Les Animaux historiques/19
LE CHIEN DU BANDJARRA
Bandjarra est le nom d’une peuplade que l’on rencontre, quoiqu’elle soit peu nombreuse, dans toutes les parties de l’Inde, parce qu’elle est naturellement de goût nomade, et que d’ailleurs elle s’adonne principalement au commerce de blé, ce qui l’oblige à se transporter incessamment d’un endroit à un autre.
Les ressources d’un Bandjarra sont très bornées, et la construction de sa demeure temporaire très simple ; c’est au milieu des forêts, généralement sur une hauteur, qu’un Bandjarra choisit quelques pieds carrés de terrain, et fixe son séjour pendant une partie de l’année ; des sacs remplis de blé et recouverts de peaux forment les murs de sa maison ; d’autres peaux suspendues sur des branches, en guise de toit, la défendent à demi contre les intempéries du ciel. Sous cette tente sont assemblés les bœufs, qui sont l’une des premières richesses d’un Bandjarra ; au dehors veille sans cesse le chien, son compagnon fidèle.
La race du chien des Bandjarra ne se fait remarquer par aucune beauté extérieure, mais il serait difficile d’en trouver une qui fût douée de plus de courage, d’instinct, et surtout d’attachement à ses maîtres. Les Indiens racontent, en témoignage de cet éloge, un fait si étrange qu’il faudrait pour le croire une foi bien robuste dans les traditions populaires.
Un Bandjarra du nom de Dabi s’était trouvé un jour dans la nécessité de contracter un emprunt de 1 000 roupies, pour entreprendre un voyage de spéculation ; tous ceux à qui il s’était adressé, se fiant peu à sa parole, lui avaient refusé cette somme.
Dabi avait un chien, nommé Bheirou, qu’il chérissait au delà de toute expression ; après avoir longtemps hésité, il imagina d’offrir son chien pour gage. Ses démarches furent d’abord infructueuses ; mais à la fin il trouva ua riche négociant, nommé Dhyaram, qui accepta cette condition. Dabi promit d’être de retour avant une année : il dit adieu à Bheirou, en lui enjoignant par gestes de rester fidèle pendant ce temps à son nouveau maître. Plus d’une année s’écoule, point de nouvelles de Dabi, le négociant commence à croire qu’il a été pris pour dupe et accuse sa propre crédulité, lorsque pendant une nuit obscure, l’aboiement de Bheirou retentit tout à coup dans la maison. Dhyaram s’éveille ; une bande de voleurs armés tentait de s’introduire.

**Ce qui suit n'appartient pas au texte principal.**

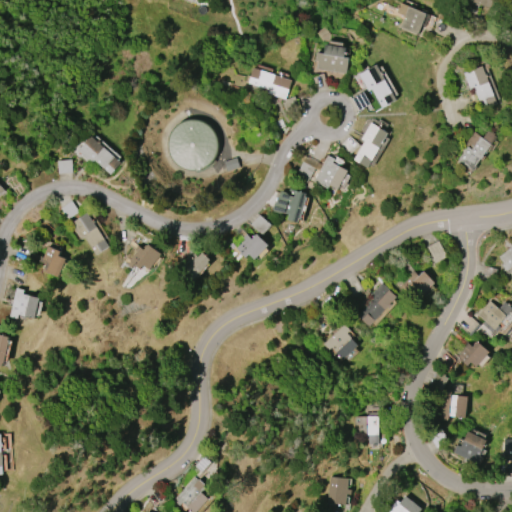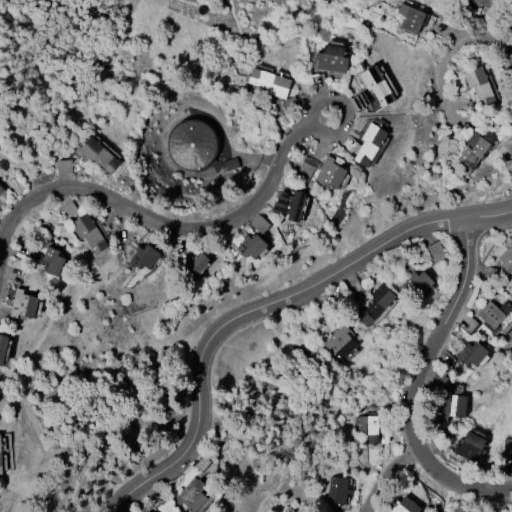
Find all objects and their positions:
building: (480, 2)
building: (410, 17)
building: (410, 18)
road: (454, 50)
building: (331, 59)
building: (332, 59)
building: (269, 82)
building: (270, 82)
building: (377, 85)
building: (480, 86)
building: (480, 87)
building: (373, 91)
building: (287, 106)
building: (190, 143)
building: (370, 144)
building: (369, 145)
building: (475, 149)
building: (473, 153)
building: (98, 154)
building: (99, 156)
building: (64, 166)
building: (321, 172)
building: (329, 174)
building: (1, 189)
building: (1, 190)
building: (290, 204)
building: (290, 205)
building: (67, 208)
road: (156, 219)
building: (89, 233)
building: (90, 234)
building: (254, 238)
building: (251, 246)
building: (436, 251)
building: (144, 257)
building: (54, 259)
building: (506, 259)
building: (506, 259)
building: (52, 261)
building: (198, 264)
building: (418, 285)
building: (23, 304)
building: (375, 304)
building: (375, 304)
building: (25, 305)
road: (257, 307)
building: (493, 314)
building: (493, 315)
building: (340, 342)
building: (341, 343)
building: (3, 347)
building: (4, 349)
building: (473, 354)
building: (474, 354)
road: (414, 382)
building: (451, 405)
building: (457, 406)
building: (367, 427)
building: (365, 434)
building: (507, 446)
building: (470, 447)
building: (470, 447)
building: (507, 448)
building: (1, 455)
building: (0, 461)
road: (386, 475)
building: (337, 490)
building: (338, 492)
building: (191, 496)
building: (192, 496)
building: (405, 505)
building: (404, 506)
building: (150, 510)
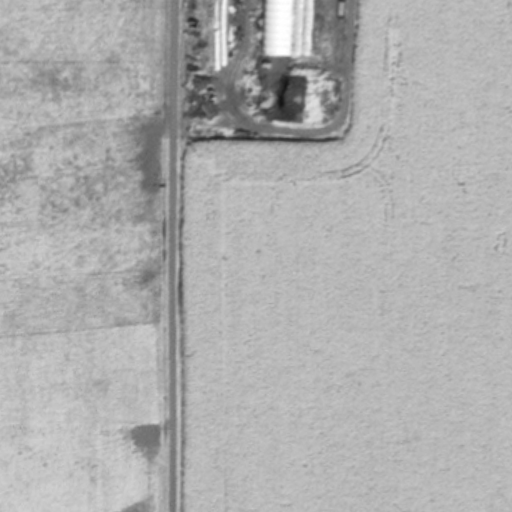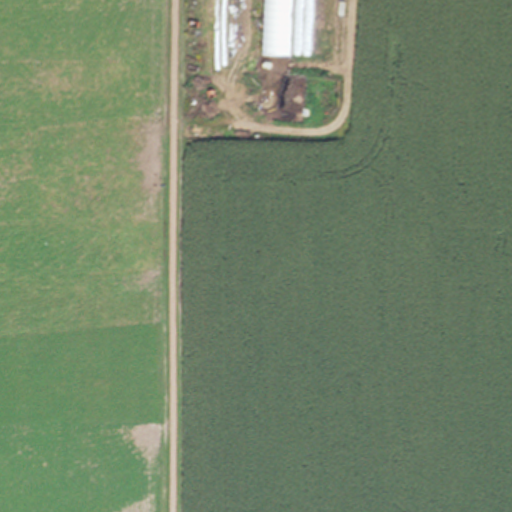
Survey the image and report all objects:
building: (279, 27)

Avant que Dhyaram ait le temps et la présence d’esprit de se préparer à les repousser, Bheirou est déjà aux prises avec deux d’entre eux ; il les happe, il les renverse, il les déchire ; un troisième s’avance et va frapper Dhyaram, mais il est saisi au cou par le chien et tué par le maître. Le sort de ces trois brigands découragea leurs compagnons, et ils prirent la fuite. Dhyaram, sauvé par le courage encore plus que par la vigilance de Bheirou, voulut lui témoigner sa gratitude par toutes sortes de caresses, et, regardant sa créance comme acquittée avec usure, il chercha à faire entendre au pauvre animal qu’il n’était plus otage et qu’il pouvait, s’il lui plaisait, rejoindre son maître. Bheirou (et c’est là le merveilleux de l’anecdote indienne), Bheirou secoua la tête tristement pour faire entendre que les simples paroles de Dhyaram ne lui serviraient pas d’excuse auprès de Dabi ; mais à la fin, Dhyaram parvint à le convaincre, et après de touchantes caresses d’adieu, il lui fit prendre le chemin par lequel devait arriver Dabi. Or, Dabi, qui avait été retenu par ses affaires au delà du terme fixé, se hâtait de réunir l’argent nécessaire pour solder sa dette, à quelques lieues de distance de la maison de son créancier ; tout à coup il aperçoit Bheirou, seul, accourant au-devant de lui ; il pâlit, il croit que le chien a quitté furtivement la maison de Dhyaram et vient ainsi de compromettre sa parole ; la colère le saisit, et, insensible aux caresses du chien, il le frappe de son sabre et le tue. Mais bientôt quelle est sa douleur ! au cou du fidèle Bheirou, il découvre la quittance des 1 000 roupies que le négociant y avait attachée et une lettre où était décrit le courageux dévouement du fidèle serviteur.
Dabi, inconsolable, voulut du moins racheter son erreur en consacrant les 1 000 roupies à l’élévation d’un beau monument sur la place même où cette scène sanglante avait eu lieu.
Le peuple des environs montre encore aujourd’hui aux voyageurs ce monument, nommé Koukarri Gaon, et croit que la terre ramassée sur le tombeau de Bheirou a la vertu de guérir les morsures des chiens enragés.